- WHAT THE TASK ASKS:
Update the records below by changing every "Data Science" to "Data Engineering" and leaving everything else as it is. Leave the pictures out of your answer.

*** Begin section ***

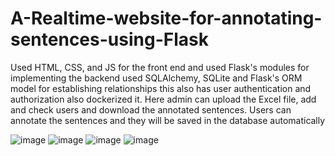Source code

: # A-Realtime-website-for-annotating-sentences-using-Flask
Used HTML, CSS, and JS for the front end and used Flask's modules for implementing the backend used SQLAlchemy, SQLite and Flask's ORM model for establishing relationships this also has user authentication and authorization also dockerized it. Here admin can upload the Excel file, add and check users and download the annotated sentences. Users can annotate the sentences and they will be saved in the database automatically

![image](https://github.com/vckdinesh/A-Realtime-website-for-annotating-sentences-using-Flask/assets/99497161/89846dd2-e6c6-4469-8986-be59cad808fa)
![image](https://github.com/vckdinesh/A-Realtime-website-for-annotating-sentences-using-Flask/assets/99497161/42b3f293-fbe1-4457-b31e-55ea70a1088e)
![image](https://github.com/vckdinesh/A-Realtime-website-for-annotating-sentences-using-Flask/assets/99497161/ffb0ad8a-28e2-4586-b02d-770227603e96)
![image](https://github.com/vckdinesh/A-Realtime-website-for-annotating-sentences-using-Flask/assets/99497161/8303430b-e62e-4d2d-9949-4a0df66056e6)
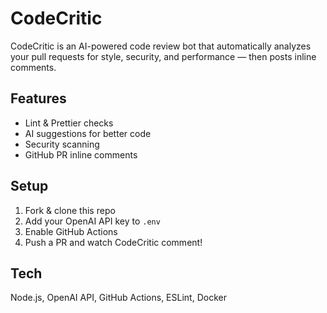 # CodeCritic

CodeCritic is an AI-powered code review bot that automatically analyzes your pull requests for style, security, and performance — then posts inline comments.

## Features
- Lint & Prettier checks
- AI suggestions for better code
- Security scanning
- GitHub PR inline comments

## Setup
1. Fork & clone this repo
2. Add your OpenAI API key to `.env`
3. Enable GitHub Actions
4. Push a PR and watch CodeCritic comment!

## Tech
Node.js, OpenAI API, GitHub Actions, ESLint, Docker
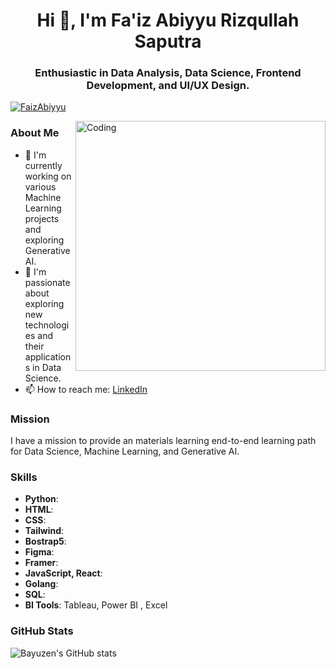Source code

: <h1 align="center">Hi 👋, I'm Fa'iz Abiyyu Rizqullah Saputra</h1>
<h3 align="center">Enthusiastic in Data Analysis, Data Science, Frontend Development, and UI/UX Design.</h3>
<!-- <p align="left"> <img src="https://komarev.com/ghpvc/?username=bayuzen19&label=Profile%20views&color=0e75b6&style=flat" alt="bayuzen19" /> </p> -->
<p align="left"> <a href="https://github.com/ryo-ma/github-profile-trophy"><img src="https://github-profile-trophy.vercel.app/?username=FaizAbiyyu" alt="FaizAbiyyu" /></a> </p>

<img align="right" alt="Coding" width="400" src="https://assets-global.website-files.com/5c19100c2b50073e6ee69da1/60d35967a853a1b14851703b_All%20the%20data%20(1).gif" />

### About Me

- 🔭 I'm currently working on various Machine Learning projects and exploring Generative AI.
- 🌱 I'm passionate about exploring new technologies and their applications in Data Science.
- 📫 How to reach me: [LinkedIn](https://www.linkedin.com/in/faiz-abiyyu-rizqullah-saputra-2a81a01b5/)

### Mission

I have a mission to provide an materials learning end-to-end learning path for Data Science, Machine Learning, and Generative AI.

### Skills

- **Python**: 
- **HTML**: 
- **CSS**: 
- **Tailwind**: 
- **Bostrap5**: 
- **Figma**: 
- **Framer**: 
- **JavaScript, React**: 
- **Golang**: 
- **SQL**: 
- **BI Tools**: Tableau, Power BI , Excel

### GitHub Stats

![Bayuzen's GitHub stats](https://github-readme-stats.vercel.app/api?username=FaizAbiyyu&show_icons=true&theme=radical)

*** End section ***

- RESULT:
Source code

: # A-Realtime-website-for-annotating-sentences-using-Flask
Used HTML, CSS, and JS for the front end and used Flask's modules for implementing the backend used SQLAlchemy, SQLite and Flask's ORM model for establishing relationships this also has user authentication and authorization also dockerized it. Here admin can upload the Excel file, add and check users and download the annotated sentences. Users can annotate the sentences and they will be saved in the database automatically

![image](https://github.com/vckdinesh/A-Realtime-website-for-annotating-sentences-using-Flask/assets/99497161/89846dd2-e6c6-4469-8986-be59cad808fa)
![image](https://github.com/vckdinesh/A-Realtime-website-for-annotating-sentences-using-Flask/assets/99497161/42b3f293-fbe1-4457-b31e-55ea70a1088e)
![image](https://github.com/vckdinesh/A-Realtime-website-for-annotating-sentences-using-Flask/assets/99497161/ffb0ad8a-28e2-4586-b02d-770227603e96)
![image](https://github.com/vckdinesh/A-Realtime-website-for-annotating-sentences-using-Flask/assets/99497161/8303430b-e62e-4d2d-9949-4a0df66056e6)
 # CodeCritic

CodeCritic is an AI-powered code review bot that automatically analyzes your pull requests for style, security, and performance — then posts inline comments.

## Features
- Lint & Prettier checks
- AI suggestions for better code
- Security scanning
- GitHub PR inline comments

## Setup
1. Fork & clone this repo
2. Add your OpenAI API key to `.env`
3. Enable GitHub Actions
4. Push a PR and watch CodeCritic comment!

## Tech
Node.js, OpenAI API, GitHub Actions, ESLint, Docker
Source code

: <h1 align="center">Hi 👋, I'm Fa'iz Abiyyu Rizqullah Saputra</h1>
<h3 align="center">Enthusiastic in Data Analysis, Data Engineering, Frontend Development, and UI/UX Design.</h3>
<!-- <p align="left"> <img src="https://komarev.com/ghpvc/?username=bayuzen19&label=Profile%20views&color=0e75b6&style=flat" alt="bayuzen19" /> </p> -->
<p align="left"> <a href="https://github.com/ryo-ma/github-profile-trophy"><img src="https://github-profile-trophy.vercel.app/?username=FaizAbiyyu" alt="FaizAbiyyu" /></a> </p>

<img align="right" alt="Coding" width="400" src="https://assets-global.website-files.com/5c19100c2b50073e6ee69da1/60d35967a853a1b14851703b_All%20the%20data%20(1).gif" />

### About Me

- 🔭 I'm currently working on various Machine Learning projects and exploring Generative AI.
- 🌱 I'm passionate about exploring new technologies and their applications in Data Engineering.
- 📫 How to reach me: [LinkedIn](https://www.linkedin.com/in/faiz-abiyyu-rizqullah-saputra-2a81a01b5/)

### Mission

I have a mission to provide an materials learning end-to-end learning path for Data Engineering, Machine Learning, and Generative AI.

### Skills

- **Python**: 
- **HTML**: 
- **CSS**: 
- **Tailwind**: 
- **Bostrap5**: 
- **Figma**: 
- **Framer**: 
- **JavaScript, React**: 
- **Golang**: 
- **SQL**: 
- **BI Tools**: Tableau, Power BI , Excel

### GitHub Stats

![Bayuzen's GitHub stats](https://github-readme-stats.vercel.app/api?username=FaizAbiyyu&show_icons=true&theme=radical)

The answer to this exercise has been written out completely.